I'm a sucker for documentaries that show the 'rise and fall' of military
empires, businesses and the like. I love seeing the plan that made
these giants possible, then what changed that led to the inevitable
decline.
So when I saw that ESPN was going to have a special
titled 'The U' on how Miami Hurricanes football became a juggernaut in
the 1980s, I had to watch. Now let me have a disclaimer here; the Canes
in the 80s were brash, cocky, arrogant, and much of what their players
did was a complete embarrassment to college football, in my opinion. I
wasn't interested in the special from that angle, I wanted to see what
happened to take a football program from all but being closed in the
late 70s, to being the dominant program in the country just a few years
later.
To give this story a baseline and some perspective, in
the late 70s, support for Miami's football program was so low that the
school ran promotions with local Burger Kings to give away a free
football ticket if you bought a Whopper! The school was about ready to
drop the football program when it hired Howard Schnellenberger in 1979.
Schnellenberger had tutored under two of the greatest football coaches
of all-time, Bear Bryant at Alabama and Don Shula at the Miami Dolphins.
When
Schnellenberger arrived in Miami, he immediately started putting his
fingerprints over the entire program. His first goal was to 'win back'
the city of Miami. Racial and economic tensions had divided the city in
the early 80s, and left the entire area looking for an identify to
unify it.
And Schnellenberger saw that potential identity as
being the Miami Hurricanes football team. He purposely focused almost
all of his recruiting efforts on getting football players from
inner-city Miami, and the surrounding areas. He did that because as he
explained, he wanted to recruit kids from South Florida that wanted to
play in front of their friends and family, so they would be in the
stands cheering on these players.
Schnellenberger's staff called
South Florida 'The State of Miami', and told his staff to saturate that
area of the state with their recruiting efforts. What happened was that
kids from Miami started committing to play football at Miami, and then
started calling their friends at other local schools and told them to
come to Miami as well.
And the Miami community noticed that
Schnellenberger was going into rough, inner city areas of Miami, and
recruiting kids that other schools wouldn't touch. That began to
resonate with the Miami community, and they began to respect
Schnellenberger and in the process, the community began to adopt the
Miami team as their own. Because it was.
"By the mid 80s, the Hurricanes were Miami's team" - Billy Corben, Director of The U
In
1983, the Miami Hurricanes won the school's first football National
Championship. And the key was, that title was won with LOCAL players.

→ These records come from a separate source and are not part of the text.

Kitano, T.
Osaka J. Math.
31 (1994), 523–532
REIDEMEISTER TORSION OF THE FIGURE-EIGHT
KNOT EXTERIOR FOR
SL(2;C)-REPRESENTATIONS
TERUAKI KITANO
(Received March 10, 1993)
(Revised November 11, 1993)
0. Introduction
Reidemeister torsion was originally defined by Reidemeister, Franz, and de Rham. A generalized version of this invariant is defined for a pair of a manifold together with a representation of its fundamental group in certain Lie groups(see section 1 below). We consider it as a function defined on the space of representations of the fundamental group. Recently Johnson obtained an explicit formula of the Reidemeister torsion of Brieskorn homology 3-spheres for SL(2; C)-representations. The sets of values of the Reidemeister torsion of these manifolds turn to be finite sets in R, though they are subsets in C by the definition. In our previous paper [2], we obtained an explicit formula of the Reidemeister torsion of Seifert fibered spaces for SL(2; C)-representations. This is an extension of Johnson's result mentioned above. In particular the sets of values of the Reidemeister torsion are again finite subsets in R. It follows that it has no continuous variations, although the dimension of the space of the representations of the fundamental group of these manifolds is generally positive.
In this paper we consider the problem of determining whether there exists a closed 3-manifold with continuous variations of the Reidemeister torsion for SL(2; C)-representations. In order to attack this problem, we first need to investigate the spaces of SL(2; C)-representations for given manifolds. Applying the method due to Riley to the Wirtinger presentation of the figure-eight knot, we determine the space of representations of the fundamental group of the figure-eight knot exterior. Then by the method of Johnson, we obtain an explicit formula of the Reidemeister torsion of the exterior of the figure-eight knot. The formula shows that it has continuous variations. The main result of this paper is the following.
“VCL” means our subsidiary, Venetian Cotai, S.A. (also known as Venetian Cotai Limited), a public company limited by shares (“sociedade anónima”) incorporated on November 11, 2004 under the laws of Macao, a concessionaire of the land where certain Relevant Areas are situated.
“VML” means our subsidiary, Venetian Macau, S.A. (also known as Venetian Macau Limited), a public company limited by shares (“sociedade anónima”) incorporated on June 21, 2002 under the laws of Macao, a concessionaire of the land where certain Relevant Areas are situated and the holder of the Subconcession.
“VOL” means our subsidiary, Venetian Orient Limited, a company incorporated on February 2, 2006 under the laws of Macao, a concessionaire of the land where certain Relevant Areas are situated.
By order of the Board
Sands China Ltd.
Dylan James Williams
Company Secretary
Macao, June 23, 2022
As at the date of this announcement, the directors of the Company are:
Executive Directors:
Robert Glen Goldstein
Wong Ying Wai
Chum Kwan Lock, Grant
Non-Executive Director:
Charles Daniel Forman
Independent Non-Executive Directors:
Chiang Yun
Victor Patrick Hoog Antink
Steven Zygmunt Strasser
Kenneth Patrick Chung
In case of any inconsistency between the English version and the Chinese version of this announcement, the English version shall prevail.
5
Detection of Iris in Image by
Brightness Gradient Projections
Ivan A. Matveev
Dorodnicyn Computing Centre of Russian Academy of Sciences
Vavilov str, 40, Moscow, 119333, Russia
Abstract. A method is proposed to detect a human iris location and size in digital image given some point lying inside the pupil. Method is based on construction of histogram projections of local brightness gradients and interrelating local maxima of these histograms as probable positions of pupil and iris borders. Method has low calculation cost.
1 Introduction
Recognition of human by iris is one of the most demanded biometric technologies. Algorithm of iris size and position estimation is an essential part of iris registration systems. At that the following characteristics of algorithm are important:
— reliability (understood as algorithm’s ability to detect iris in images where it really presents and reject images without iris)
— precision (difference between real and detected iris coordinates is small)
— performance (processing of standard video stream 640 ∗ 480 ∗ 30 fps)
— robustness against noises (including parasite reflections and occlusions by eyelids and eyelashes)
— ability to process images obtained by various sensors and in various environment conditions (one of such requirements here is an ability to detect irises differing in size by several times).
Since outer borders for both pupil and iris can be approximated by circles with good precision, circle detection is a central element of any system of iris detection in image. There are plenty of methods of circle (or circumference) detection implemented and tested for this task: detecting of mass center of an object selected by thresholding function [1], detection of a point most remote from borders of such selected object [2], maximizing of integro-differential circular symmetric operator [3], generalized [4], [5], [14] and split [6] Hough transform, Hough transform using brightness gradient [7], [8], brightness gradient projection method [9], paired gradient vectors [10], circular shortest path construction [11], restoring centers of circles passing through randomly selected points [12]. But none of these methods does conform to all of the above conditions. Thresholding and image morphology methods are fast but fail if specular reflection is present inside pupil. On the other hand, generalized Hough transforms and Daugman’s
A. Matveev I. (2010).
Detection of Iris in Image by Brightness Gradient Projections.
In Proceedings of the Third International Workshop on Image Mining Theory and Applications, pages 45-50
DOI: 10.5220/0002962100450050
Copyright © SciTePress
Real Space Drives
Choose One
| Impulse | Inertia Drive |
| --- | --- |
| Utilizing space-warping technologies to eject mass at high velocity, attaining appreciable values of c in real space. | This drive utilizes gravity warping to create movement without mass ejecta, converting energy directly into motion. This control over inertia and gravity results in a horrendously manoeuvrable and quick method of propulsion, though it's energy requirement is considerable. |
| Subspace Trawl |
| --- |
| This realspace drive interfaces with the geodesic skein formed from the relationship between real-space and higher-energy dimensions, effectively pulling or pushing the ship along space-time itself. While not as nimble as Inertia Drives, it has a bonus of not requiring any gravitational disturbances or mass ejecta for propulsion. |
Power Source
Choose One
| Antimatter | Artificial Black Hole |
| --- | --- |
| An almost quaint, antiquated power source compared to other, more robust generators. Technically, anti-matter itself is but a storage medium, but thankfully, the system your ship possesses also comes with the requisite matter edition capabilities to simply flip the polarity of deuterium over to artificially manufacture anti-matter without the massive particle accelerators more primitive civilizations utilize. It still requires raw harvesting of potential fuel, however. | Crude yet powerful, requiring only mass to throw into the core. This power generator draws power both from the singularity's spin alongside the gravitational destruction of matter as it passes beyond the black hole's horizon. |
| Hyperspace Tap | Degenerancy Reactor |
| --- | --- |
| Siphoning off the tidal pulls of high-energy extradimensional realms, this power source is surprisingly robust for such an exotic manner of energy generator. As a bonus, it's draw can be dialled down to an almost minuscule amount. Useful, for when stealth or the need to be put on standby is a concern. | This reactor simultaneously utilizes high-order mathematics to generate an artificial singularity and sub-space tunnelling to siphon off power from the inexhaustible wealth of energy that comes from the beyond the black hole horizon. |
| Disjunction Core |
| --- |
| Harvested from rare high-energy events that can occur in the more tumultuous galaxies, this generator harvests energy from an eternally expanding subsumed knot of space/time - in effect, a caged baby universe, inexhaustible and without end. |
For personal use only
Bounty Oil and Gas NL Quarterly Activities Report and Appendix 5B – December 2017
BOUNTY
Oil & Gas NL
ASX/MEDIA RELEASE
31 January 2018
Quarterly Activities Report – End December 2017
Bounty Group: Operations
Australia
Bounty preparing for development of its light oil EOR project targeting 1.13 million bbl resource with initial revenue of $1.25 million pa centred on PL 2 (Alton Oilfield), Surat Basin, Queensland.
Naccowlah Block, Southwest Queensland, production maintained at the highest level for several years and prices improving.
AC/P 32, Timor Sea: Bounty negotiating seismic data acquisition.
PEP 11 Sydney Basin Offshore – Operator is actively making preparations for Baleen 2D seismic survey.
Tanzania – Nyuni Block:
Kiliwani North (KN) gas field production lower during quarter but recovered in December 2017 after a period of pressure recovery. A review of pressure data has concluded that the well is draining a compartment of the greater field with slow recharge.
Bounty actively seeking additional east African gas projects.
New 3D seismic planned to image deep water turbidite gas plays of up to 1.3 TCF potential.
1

An area that had been engulfed in strife and division, now had a reason
to come together, and Schnellenberger instilled a sense of pride, of
local pride, in the Miami program.
What does all of this have to
do with your company's efforts to build an on or offline community? The
lesson learned here is to give the people you are trying to reach, a sense of ownership in something larger than themselves.
Schnellenberger did NOT recruit the best players in the country, he
recruited the best players in Miami, specifically because he wanted
LOCAL players. He wanted the mamas and daddies of these players to be
in the stands cheering their sons on. He wanted the Miami community to identify with this team.
And they did. Remember that lesson when you are trying to create your community-building efforts.
By: Mack Collier for The Viral Garden.